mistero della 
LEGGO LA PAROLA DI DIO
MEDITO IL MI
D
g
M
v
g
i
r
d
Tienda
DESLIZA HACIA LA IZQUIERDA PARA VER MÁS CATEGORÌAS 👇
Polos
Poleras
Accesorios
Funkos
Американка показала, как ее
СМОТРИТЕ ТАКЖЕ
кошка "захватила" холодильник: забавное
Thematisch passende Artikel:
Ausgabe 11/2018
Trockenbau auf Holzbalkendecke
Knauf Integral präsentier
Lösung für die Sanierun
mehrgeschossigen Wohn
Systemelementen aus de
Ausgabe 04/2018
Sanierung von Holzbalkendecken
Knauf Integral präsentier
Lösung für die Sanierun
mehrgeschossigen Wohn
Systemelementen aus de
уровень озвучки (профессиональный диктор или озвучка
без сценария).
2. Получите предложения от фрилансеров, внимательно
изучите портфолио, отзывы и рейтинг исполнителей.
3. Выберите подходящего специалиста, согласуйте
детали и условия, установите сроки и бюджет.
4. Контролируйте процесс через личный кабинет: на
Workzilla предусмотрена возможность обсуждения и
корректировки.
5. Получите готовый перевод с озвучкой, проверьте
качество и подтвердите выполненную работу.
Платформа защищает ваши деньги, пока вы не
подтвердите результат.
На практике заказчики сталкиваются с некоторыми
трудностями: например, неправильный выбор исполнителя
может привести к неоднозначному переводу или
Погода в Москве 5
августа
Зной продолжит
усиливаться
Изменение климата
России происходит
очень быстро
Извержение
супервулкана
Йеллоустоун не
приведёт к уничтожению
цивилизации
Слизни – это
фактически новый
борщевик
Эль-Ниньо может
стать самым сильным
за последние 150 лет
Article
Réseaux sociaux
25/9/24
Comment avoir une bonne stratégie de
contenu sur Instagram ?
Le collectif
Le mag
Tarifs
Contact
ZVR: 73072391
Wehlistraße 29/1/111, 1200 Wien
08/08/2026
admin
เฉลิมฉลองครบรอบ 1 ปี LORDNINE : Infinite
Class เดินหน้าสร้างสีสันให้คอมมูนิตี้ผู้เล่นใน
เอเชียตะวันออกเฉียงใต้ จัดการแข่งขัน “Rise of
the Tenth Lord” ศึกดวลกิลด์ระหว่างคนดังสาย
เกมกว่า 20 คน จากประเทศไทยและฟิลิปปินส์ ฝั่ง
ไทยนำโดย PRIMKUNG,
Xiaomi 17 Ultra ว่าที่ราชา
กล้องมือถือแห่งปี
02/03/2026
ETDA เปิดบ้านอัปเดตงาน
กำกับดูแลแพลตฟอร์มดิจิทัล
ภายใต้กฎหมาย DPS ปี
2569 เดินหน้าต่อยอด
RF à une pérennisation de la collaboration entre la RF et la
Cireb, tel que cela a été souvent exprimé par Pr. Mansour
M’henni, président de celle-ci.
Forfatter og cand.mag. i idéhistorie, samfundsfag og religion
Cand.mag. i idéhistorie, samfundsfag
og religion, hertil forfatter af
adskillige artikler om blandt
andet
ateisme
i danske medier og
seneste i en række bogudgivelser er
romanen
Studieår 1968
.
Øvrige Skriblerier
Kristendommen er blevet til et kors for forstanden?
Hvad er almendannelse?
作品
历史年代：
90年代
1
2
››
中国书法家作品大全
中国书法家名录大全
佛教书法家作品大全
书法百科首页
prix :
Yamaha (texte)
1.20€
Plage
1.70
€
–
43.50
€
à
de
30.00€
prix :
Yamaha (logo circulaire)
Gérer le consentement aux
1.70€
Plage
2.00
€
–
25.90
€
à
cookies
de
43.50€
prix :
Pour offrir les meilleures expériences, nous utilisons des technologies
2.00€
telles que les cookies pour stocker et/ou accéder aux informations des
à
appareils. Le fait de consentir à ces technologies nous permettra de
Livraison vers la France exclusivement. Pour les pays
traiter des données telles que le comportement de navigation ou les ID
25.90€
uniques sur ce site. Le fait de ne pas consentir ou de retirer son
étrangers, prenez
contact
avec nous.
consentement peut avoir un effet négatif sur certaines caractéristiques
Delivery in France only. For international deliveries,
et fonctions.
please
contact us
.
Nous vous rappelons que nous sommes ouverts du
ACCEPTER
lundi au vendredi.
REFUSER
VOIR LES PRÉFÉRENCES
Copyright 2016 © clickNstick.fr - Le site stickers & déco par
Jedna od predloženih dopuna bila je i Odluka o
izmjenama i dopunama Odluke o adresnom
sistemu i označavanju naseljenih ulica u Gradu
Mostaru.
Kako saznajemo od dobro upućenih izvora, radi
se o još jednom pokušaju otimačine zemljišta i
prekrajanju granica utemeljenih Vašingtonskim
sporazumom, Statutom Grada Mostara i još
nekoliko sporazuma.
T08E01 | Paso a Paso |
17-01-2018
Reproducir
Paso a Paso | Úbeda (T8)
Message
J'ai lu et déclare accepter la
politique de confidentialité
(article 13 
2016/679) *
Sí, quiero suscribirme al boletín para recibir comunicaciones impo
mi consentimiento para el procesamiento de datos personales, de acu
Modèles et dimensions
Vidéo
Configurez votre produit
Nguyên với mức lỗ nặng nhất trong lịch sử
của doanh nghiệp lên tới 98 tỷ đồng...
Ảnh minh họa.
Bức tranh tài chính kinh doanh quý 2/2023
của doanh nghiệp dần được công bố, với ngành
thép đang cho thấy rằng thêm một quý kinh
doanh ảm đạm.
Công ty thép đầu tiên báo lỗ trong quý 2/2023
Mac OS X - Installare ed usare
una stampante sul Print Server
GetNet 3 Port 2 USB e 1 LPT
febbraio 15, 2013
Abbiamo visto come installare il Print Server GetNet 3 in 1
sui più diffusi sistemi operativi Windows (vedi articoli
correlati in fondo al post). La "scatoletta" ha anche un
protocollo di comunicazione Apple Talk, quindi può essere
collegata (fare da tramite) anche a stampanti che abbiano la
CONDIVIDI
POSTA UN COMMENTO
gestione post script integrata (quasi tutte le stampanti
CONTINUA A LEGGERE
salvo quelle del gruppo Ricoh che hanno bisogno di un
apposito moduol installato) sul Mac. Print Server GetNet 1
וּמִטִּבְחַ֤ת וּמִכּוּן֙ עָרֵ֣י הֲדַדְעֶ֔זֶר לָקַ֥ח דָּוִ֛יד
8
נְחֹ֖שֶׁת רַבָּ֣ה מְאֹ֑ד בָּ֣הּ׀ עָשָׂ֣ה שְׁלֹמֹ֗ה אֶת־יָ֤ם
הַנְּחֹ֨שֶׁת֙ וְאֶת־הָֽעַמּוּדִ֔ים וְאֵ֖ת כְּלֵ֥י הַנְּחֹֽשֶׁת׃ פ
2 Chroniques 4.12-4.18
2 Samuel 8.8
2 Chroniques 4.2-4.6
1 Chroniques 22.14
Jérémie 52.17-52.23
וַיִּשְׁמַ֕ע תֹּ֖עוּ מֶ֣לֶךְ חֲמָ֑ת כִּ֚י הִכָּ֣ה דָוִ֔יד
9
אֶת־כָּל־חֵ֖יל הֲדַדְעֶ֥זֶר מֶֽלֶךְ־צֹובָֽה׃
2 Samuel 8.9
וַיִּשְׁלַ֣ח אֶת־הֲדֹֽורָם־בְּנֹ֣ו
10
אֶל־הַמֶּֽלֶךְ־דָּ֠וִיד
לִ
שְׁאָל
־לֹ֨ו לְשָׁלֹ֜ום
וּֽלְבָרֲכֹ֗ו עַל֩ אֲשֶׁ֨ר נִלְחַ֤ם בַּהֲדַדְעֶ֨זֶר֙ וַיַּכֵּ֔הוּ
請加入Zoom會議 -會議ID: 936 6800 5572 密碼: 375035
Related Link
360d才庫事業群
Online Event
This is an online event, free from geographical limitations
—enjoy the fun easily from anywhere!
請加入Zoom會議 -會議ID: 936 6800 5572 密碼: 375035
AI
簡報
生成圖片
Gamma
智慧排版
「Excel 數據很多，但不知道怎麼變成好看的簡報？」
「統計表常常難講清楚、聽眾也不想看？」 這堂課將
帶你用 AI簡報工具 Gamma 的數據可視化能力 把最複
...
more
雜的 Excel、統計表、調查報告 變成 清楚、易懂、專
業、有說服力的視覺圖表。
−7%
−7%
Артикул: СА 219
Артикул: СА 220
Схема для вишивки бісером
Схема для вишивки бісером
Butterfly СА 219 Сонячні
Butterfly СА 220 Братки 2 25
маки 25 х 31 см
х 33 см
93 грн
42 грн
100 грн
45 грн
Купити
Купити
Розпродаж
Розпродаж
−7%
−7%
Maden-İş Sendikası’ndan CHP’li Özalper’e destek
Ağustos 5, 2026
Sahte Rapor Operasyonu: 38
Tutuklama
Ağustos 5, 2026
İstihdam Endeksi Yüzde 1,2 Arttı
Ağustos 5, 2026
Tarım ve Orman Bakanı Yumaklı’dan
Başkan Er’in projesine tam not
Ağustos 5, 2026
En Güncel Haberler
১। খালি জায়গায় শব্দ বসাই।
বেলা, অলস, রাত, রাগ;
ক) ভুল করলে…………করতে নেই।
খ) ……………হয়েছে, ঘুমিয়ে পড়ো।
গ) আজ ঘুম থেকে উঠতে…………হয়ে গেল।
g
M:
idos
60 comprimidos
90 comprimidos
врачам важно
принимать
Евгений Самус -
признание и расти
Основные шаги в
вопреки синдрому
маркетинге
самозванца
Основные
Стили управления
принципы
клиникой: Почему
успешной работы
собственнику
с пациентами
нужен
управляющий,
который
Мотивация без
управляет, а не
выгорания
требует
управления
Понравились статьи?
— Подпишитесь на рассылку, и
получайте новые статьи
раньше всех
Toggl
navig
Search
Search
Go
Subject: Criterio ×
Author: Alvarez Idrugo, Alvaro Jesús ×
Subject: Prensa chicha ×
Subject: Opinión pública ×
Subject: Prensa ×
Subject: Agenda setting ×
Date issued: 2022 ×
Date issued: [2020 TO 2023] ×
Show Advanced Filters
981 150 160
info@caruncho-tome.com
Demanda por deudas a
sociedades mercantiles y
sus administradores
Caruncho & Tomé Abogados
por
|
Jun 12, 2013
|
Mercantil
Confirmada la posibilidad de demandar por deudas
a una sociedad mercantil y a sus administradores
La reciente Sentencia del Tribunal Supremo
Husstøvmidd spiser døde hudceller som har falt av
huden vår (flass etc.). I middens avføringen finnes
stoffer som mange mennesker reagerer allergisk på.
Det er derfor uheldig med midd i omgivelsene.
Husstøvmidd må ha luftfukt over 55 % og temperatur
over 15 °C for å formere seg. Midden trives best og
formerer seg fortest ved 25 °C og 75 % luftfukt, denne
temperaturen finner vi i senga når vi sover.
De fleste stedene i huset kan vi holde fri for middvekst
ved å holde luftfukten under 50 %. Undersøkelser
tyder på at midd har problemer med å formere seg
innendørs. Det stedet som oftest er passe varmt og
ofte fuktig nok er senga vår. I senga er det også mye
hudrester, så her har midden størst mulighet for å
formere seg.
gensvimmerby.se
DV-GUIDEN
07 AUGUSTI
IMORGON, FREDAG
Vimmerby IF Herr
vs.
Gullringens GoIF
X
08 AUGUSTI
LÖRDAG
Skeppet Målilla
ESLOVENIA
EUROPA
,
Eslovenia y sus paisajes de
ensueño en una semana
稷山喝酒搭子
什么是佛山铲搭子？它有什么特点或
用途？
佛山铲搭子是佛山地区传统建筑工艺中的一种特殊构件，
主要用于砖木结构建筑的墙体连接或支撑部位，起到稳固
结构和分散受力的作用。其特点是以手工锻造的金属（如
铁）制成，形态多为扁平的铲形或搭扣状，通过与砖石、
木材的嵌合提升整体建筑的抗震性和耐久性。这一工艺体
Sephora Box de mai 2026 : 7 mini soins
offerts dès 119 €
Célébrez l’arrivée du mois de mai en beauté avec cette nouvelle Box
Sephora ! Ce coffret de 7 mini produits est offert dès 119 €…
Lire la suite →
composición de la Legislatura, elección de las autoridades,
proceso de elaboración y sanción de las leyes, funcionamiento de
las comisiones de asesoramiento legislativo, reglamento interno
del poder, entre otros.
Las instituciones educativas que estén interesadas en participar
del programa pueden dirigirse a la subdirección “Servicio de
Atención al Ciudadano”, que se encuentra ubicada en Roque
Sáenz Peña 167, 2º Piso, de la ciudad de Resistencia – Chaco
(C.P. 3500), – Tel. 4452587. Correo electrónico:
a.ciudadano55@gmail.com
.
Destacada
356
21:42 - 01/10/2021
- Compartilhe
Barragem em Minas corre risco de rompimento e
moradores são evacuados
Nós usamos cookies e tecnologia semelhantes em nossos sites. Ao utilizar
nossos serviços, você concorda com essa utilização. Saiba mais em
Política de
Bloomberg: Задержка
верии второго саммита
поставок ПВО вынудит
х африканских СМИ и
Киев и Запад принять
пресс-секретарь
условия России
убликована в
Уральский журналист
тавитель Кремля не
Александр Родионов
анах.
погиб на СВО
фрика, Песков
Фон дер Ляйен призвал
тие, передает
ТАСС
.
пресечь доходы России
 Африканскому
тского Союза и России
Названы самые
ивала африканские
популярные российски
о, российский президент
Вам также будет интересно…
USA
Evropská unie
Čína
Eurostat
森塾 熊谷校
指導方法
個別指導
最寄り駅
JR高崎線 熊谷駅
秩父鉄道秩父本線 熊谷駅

· · · ·

> [What you are asked to do]: Render the stretch of the data above, from its first line through the line containing "без сценария).", as a Markdown table with the columns Row and Line. Number each row and leave out any blank lines.

> [Result of the exercise]:
| Row | Line |
|---|---|
| 1 | mistero della  |
| 2 | LEGGO LA PAROLA DI DIO |
| 3 | MEDITO IL MI |
| 4 | D |
| 5 | g |
| 6 | M |
| 7 | v |
| 8 | g |
| 9 | i |
| 10 | r |
| 11 | d |
| 12 | Tienda |
| 13 | DESLIZA HACIA LA IZQUIERDA PARA VER MÁS CATEGORÌAS 👇 |
| 14 | Polos |
| 15 | Poleras |
| 16 | Accesorios |
| 17 | Funkos |
| 18 | Американка показала, как ее |
| 19 | СМОТРИТЕ ТАКЖЕ |
| 20 | кошка "захватила" холодильник: забавное |
| 21 | Thematisch passende Artikel: |
| 22 | Ausgabe 11/2018 |
| 23 | Trockenbau auf Holzbalkendecke |
| 24 | Knauf Integral präsentier |
| 25 | Lösung für die Sanierun |
| 26 | mehrgeschossigen Wohn |
| 27 | Systemelementen aus de |
| 28 | Ausgabe 04/2018 |
| 29 | Sanierung von Holzbalkendecken |
| 30 | Knauf Integral präsentier |
| 31 | Lösung für die Sanierun |
| 32 | mehrgeschossigen Wohn |
| 33 | Systemelementen aus de |
| 34 | уровень озвучки (профессиональный диктор или озвучка |
| 35 | без сценария). |